La nostra procedura, tecnica transcanalicolare con laser a diodi assistita con endoscopia endonasale, viene effettuata generalmente in anestesia con sedazione endovenosa. Si esegue una adeguata preparazione della cavità nasale. Viene vaporizzato il tessuto osseo attraverso l’utilizzo di un laser a diodi introdotto a livello del puntino lacrimale inferiore e fatto successivamente passare attraverso la via lacrimale inferiore. Viene creata una selettiva rinostomia (circa 1-2 millimetri) e viene posizionato un sottile filo-stent di silicone in situ per circa 3-5 mesi.

Ostruzione Congenita e Acquisita

L’ostruzione congenita del dotto nasolacrimale è un problema molto più diffuso di quanto si pensi, si verifica in circa il 6% dei bambini, e in genere deriva da un blocco o da un’incompleta canalizzazione lungo il sistema naso-lacrimale, più comunemente all’altezza della valvola di Hasner. L’ostruzione acquisita, invece, può essere primaria o secondaria. L’ostruzione di tipo primario deriva da un’infiammazione con cause sconosciute, che provoca un processo fibrotico occlusivo.
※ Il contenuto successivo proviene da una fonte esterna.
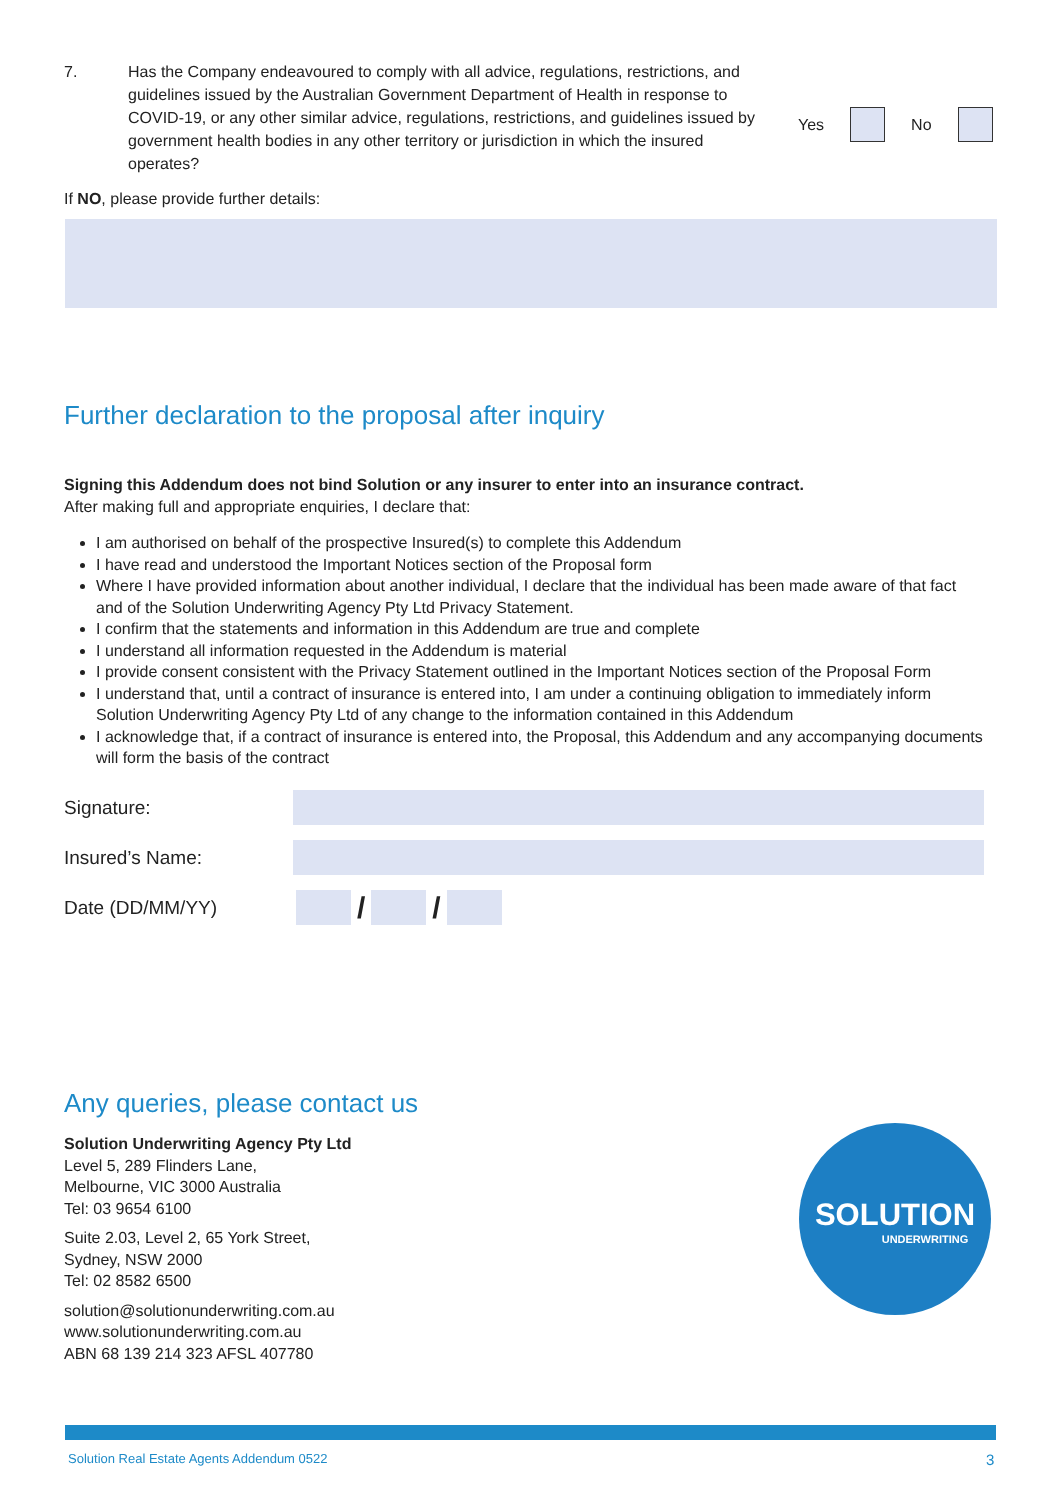7. Has the Company endeavoured to comply with all advice, regulations, restrictions, and guidelines issued by the Australian Government Department of Health in response to COVID-19, or any other similar advice, regulations, restrictions, and guidelines issued by government health bodies in any other territory or jurisdiction in which the insured operates?
Yes
No
If NO, please provide further details:
Further declaration to the proposal after inquiry
Signing this Addendum does not bind Solution or any insurer to enter into an insurance contract.
After making full and appropriate enquiries, I declare that:
I am authorised on behalf of the prospective Insured(s) to complete this Addendum
I have read and understood the Important Notices section of the Proposal form
Where I have provided information about another individual, I declare that the individual has been made aware of that fact and of the Solution Underwriting Agency Pty Ltd Privacy Statement.
I confirm that the statements and information in this Addendum are true and complete
I understand all information requested in the Addendum is material
I provide consent consistent with the Privacy Statement outlined in the Important Notices section of the Proposal Form
I understand that, until a contract of insurance is entered into, I am under a continuing obligation to immediately inform Solution Underwriting Agency Pty Ltd of any change to the information contained in this Addendum
I acknowledge that, if a contract of insurance is entered into, the Proposal, this Addendum and any accompanying documents will form the basis of the contract
Signature:
Insured’s Name:
Date (DD/MM/YY)
/ /
Any queries, please contact us
Solution Underwriting Agency Pty Ltd
Level 5, 289 Flinders Lane,
Melbourne, VIC 3000 Australia
Tel: 03 9654 6100
Suite 2.03, Level 2, 65 York Street,
Sydney, NSW 2000
Tel: 02 8582 6500
solution@solutionunderwriting.com.au
www.solutionunderwriting.com.au
ABN 68 139 214 323 AFSL 407780
SOLUTION
UNDERWRITING
Solution Real Estate Agents Addendum 0522
3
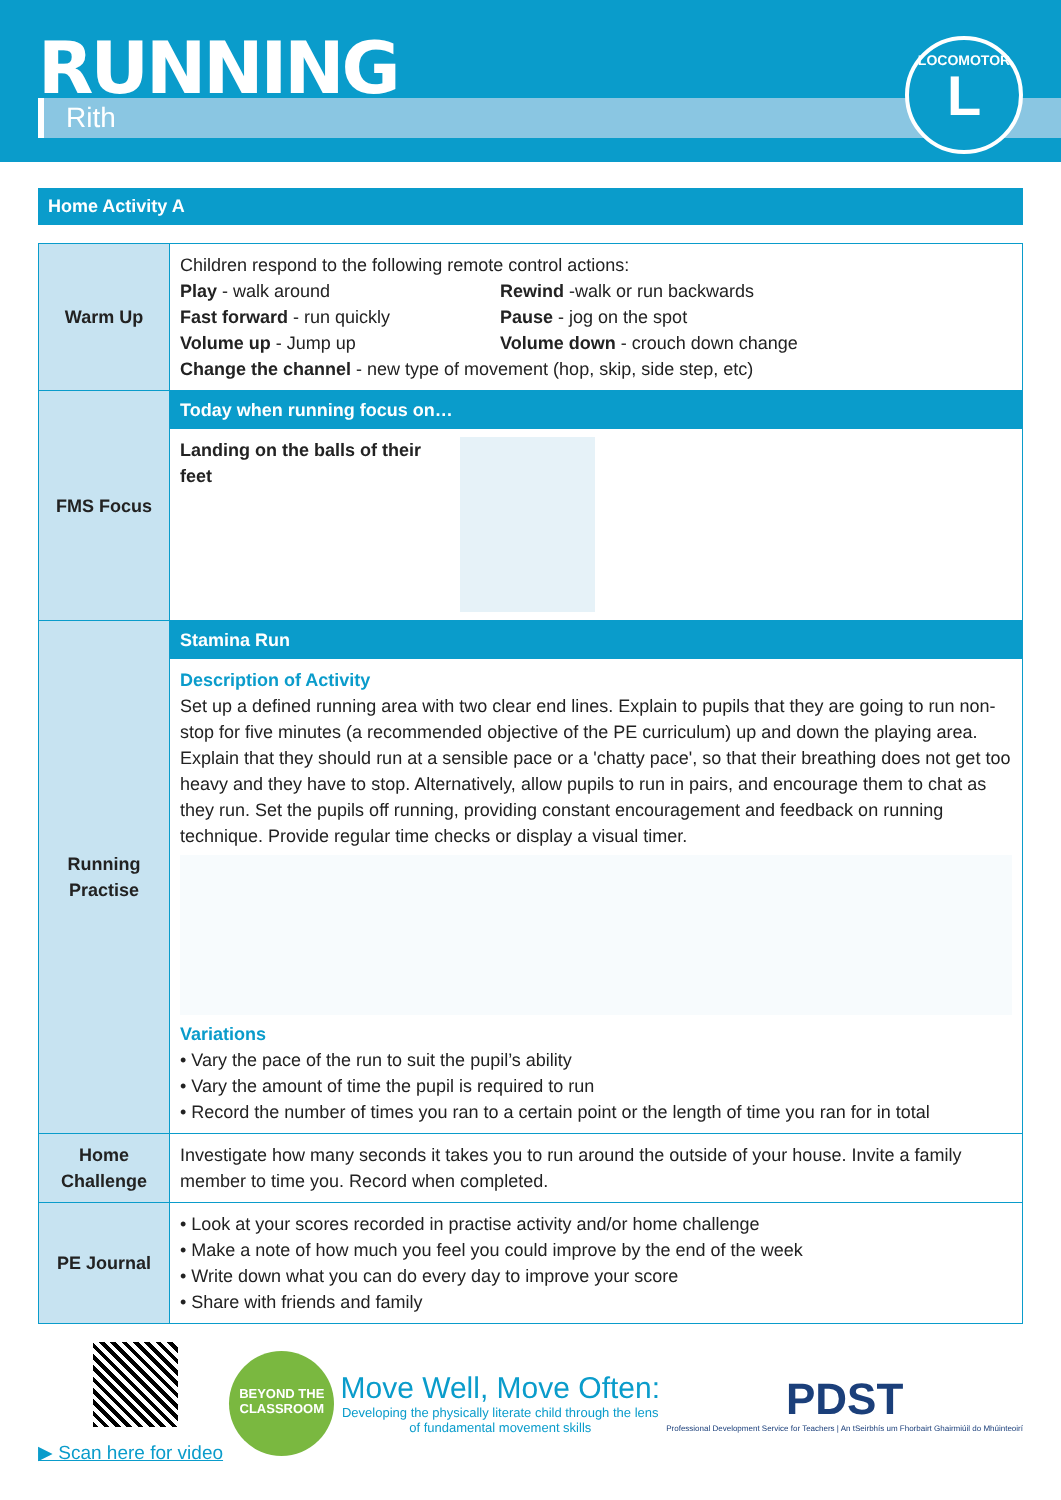RUNNING
Rith
LOCOMOTOR
L
Home Activity A
| Warm Up | Children respond to the following remote control actions: Play - walk around Rewind -walk or run backwards Fast forward - run quickly Pause - jog on the spot Volume up - Jump up Volume down - crouch down change Change the channel - new type of movement (hop, skip, side step, etc) |
| FMS Focus | Today when running focus on… Landing on the balls of their feet |
| Running Practise | Stamina Run Description of Activity Set up a defined running area with two clear end lines. Explain to pupils that they are going to run non-stop for five minutes (a recommended objective of the PE curriculum) up and down the playing area. Explain that they should run at a sensible pace or a 'chatty pace', so that their breathing does not get too heavy and they have to stop. Alternatively, allow pupils to run in pairs, and encourage them to chat as they run. Set the pupils off running, providing constant encouragement and feedback on running technique. Provide regular time checks or display a visual timer. Variations • Vary the pace of the run to suit the pupil’s ability • Vary the amount of time the pupil is required to run • Record the number of times you ran to a certain point or the length of time you ran for in total |
| Home Challenge | Investigate how many seconds it takes you to run around the outside of your house. Invite a family member to time you. Record when completed. |
| PE Journal | • Look at your scores recorded in practise activity and/or home challenge • Make a note of how much you feel you could improve by the end of the week • Write down what you can do every day to improve your score • Share with friends and family |
▶ Scan here for video
BEYOND THE CLASSROOM
Move Well, Move Often:
Developing the physically literate child through the lens
of fundamental movement skills
PDST
Professional Development Service for Teachers | An tSeirbhís um Fhorbairt Ghairmiúil do Mhúinteoirí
Tali ostruzioni provocano epifora (fuoriuscita di lacrime dall’occhio sulle palpebre), secrezione mucopurulenta, fastidio e rossore oculare, dolore bulbare, segni e sintomi di complicanze quali congiuntivite cronica, dacriocistite acuta o cronica, cellulite orbitaria. Fortunatamente l’ostruzione congenita, come le ostruzioni acquisite del dotto nasolacrimale si risolvono spesso spontaneamente con un trattamento medico conservativo. Tuttavia, quando la terapia medica non risulta più efficace nella risoluzione della patologia di base, si rende necessario un intervento con sondaggio ed irrigazione o un intervento chirurgico.
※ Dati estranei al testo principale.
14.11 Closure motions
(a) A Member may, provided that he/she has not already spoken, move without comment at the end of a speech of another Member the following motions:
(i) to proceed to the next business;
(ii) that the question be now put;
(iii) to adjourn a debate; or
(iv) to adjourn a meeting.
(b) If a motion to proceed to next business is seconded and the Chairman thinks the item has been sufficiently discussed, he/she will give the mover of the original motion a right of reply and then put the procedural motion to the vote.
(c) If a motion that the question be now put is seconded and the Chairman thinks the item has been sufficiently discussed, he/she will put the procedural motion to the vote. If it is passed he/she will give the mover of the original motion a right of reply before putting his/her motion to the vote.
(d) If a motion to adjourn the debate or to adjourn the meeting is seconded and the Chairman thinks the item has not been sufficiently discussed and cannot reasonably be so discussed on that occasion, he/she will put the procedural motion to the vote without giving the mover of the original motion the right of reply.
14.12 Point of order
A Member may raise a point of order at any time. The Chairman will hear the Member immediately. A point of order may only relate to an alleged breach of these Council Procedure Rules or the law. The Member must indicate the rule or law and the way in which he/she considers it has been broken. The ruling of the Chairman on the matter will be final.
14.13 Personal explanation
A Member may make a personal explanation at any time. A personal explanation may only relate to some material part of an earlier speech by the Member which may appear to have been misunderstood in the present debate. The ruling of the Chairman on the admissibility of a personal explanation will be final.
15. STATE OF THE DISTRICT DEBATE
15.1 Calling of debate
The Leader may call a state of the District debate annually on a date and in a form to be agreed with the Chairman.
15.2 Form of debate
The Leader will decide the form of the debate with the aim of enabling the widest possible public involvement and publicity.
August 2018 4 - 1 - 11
Vantaggi della DCR Endoscopica

La DCR endoscopica, è il trattamento preferito per la gestione delle ostruzioni del dotto naso-lacrimale e quindi della dacriocistite cronica.La DCR tradizionale, con approccio dall’esterno, consisteva nel creare una nuova via di drenaggio tra il sacco lacrimale e la cavità nasale, incidendo l’osso nasale per via trans-cutanea.Tale intervento risultava gravato da alti tassi di recidiva e cicatrizzazioni abnormi.La DCR endoscopica può essere classificata in DCR endolaser (chirurgia interamente effettuata con un laser) oppure in DCR endolaser assistita chirurgicamente (chirurgia con laser e strumenti in acciaio).

Post-Operatorio

Successivamente all’intervento chirurgico alle vie lacrimali il paziente dovrà sottoporsi a controlli specialistici continui, con lavaggi ad una scadenza di uno/due mesi. Il decorso post-operatorio non è di norma doloroso mentre si dovrà accettare il fastidio del tamponamento nasale, effettuato solo in situazioni di evidente tendenza al sanguinamento.Possono, raramente, essere presenti ematomi palpebrali e della radice del naso che si riassorbiranno in 10-12 giorni. Nei giorni successivi il paziente eseguirà al proprio domicilio lavaggi nasali con soluzioni saline (più volte al giorno) ed applicazioni di pomate nasali.Dovranno essere effettuate visite di controllo ambulatoriali con cadenza settimanale, fino alla completa rimozione delle croste endonasali. Di solito attività lavorative leggere o di ufficio possono essere riprese nel giro di 4-5 giorni dopo l’intervento mentre, soprattutto se il paziente è esposto a fumi, vapori, polvere, dovranno passare almeno 10 giorni prima di ritornare al lavoro.